そこにオスカルの懐妊と、そしてノルマンディーへの転居の知らせがジョゼフィーヌから届いた。
ある程度予想していたオルタンスと違い、寝耳に水のル・ルーは何が何でも我が目で確かめたい思いに駆られ、あらん限りの知恵を絞ってノルマンディー行きを画策した、らしい。
手っ取り早いのは両親をそそのかして共に旅に出ることだったが、いかに平穏とはいえ、領主がこの時期に領地を離れるのは無謀である。
それでなくともこの一家は三部会開会の行列見学のため一ヶ月近く自邸を留守にしてベルサイユに滞在していたことがあり、今年もう一度長期の旅行という提案は見向きもされなかった。

が、そこで、あきらめる彼女ではない。
ル・ルーは従兄のニコレットに手紙を書いた。
ブルターニュとノルマンディーは隣接しているので、今までに何度か互いに訪問し親しくしている。
特にクロティルドとオルタンスは、ともにベルサイユを離れたもの同士として絆が強かった。
従ってその子どもたちも自然懇意になっていて、オスカルなら到底理解できないところだが、ニコレットなどはル・ルーを「かわいい妹」と呼ぶほどだった。
抜け目ないル・ルーがこの関係を利用しない手はない。

「最近お目にかかれていないのが寂しくて母にねだってみたけれど、ご時世を理由に断られたので、そちらからお迎えにきてくださらないか。

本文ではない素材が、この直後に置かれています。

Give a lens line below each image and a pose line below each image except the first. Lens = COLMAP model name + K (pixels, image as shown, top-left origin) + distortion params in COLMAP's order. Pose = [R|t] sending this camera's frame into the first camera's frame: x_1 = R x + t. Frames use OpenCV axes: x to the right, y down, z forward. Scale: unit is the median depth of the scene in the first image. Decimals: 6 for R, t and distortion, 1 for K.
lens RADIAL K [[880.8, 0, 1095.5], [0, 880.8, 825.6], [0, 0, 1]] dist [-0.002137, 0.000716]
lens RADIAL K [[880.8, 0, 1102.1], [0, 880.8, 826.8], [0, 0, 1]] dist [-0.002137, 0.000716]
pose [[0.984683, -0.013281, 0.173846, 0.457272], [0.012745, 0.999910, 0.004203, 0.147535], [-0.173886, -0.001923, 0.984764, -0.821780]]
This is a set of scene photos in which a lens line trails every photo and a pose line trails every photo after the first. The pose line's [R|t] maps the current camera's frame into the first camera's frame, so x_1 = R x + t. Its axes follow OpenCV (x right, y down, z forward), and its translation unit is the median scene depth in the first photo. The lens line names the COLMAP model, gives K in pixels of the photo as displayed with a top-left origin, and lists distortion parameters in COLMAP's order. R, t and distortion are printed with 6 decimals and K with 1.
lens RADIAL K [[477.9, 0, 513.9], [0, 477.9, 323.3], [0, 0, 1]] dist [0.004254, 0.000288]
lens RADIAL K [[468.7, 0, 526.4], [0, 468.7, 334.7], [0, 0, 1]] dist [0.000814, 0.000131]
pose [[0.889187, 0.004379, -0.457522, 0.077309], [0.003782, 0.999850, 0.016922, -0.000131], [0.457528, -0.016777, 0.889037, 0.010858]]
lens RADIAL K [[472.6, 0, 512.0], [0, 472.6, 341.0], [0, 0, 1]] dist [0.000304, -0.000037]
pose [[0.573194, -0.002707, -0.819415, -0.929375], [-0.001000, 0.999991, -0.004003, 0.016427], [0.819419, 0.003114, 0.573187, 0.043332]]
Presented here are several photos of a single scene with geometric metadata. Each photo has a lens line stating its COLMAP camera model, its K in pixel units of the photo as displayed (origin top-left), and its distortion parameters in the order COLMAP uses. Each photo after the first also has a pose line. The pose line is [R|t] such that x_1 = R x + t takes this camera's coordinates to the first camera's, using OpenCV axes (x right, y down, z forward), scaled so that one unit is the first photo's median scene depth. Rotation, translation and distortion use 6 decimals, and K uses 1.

」

第三者からみれば相当厚かましい依頼だが、時期がよかった。
誰にとっての時期か、というとニコーラにとってである。
7月に母は単身ベルサイユに行き、父も同時期ロンドンまで商談に出かけた上、ベルサイユで母と合流。
さらに帰宅後は二人揃ってイタリア行きである。
領地が大変な時期に留守番ばかりさせられていた恨みもあって、ニコーラは渡りに船とばかりに、本当に船を出したのだ。
ニコーラにかかればアラン・ルヴェをそそのかすなどいともたやすい。
「頼りになるのはおまえだけだ。」と真剣なまなざしでぼっちゃまに言われて、アラン・ルヴェはすぐさま船を出してくれた。
ブルターニュといっても隣州である。
海づたいならすぐに風光明媚な港サン・マロに入れる。
ちょっと出かけてきます、と軽く父に言うとニコーラはあっという間に船上の人となった。
どんぐり屋敷でのお茶会からすぐのことだったらしい。

ちょっと出かけたはずのニコーラがル・ルーを連れて帰ってきたのだからバルトリ侯爵夫妻もびっくりしたが、来てしまったものは仕方がない。
オルタンスは去年に引き続き娘抜きのノエルを過ごせるとあって、大喜びで娘を甥に託したようで、クロティルドあてにくれぐれもよろしくとの手紙を持たせてきた。
バルトリ家まで来れば、どんぐり屋敷には着いたも同然である。
日を置かずしてル・ルーはまたまた従兄姉たちに頼んでオスカルのもとを訪ねてきたという訳らしい。

ル・ルーの胸はこれからはじまるノエルへの期待ではちきれそうにふくらんでいた。
そして迎えたどんぐり屋敷の面々の胸はこれまた不安に覆い尽くされそうな重苦しいものだった。
興味本位で訪ねてきたのがいきさつからして明らかで、どんなノエルになるのかと思うと美味しいはずの焼き菓子を味わう余裕もない。
まったく何も感じていないのは、例によってニコーラとニコレットの兄妹である。
「本当にここのお紅茶は最高ね。」
ニコレットがにっこり笑ったておかわりを求めたが、おのおの胸がいっぱいでその言葉に応ずるものは誰もいなかった。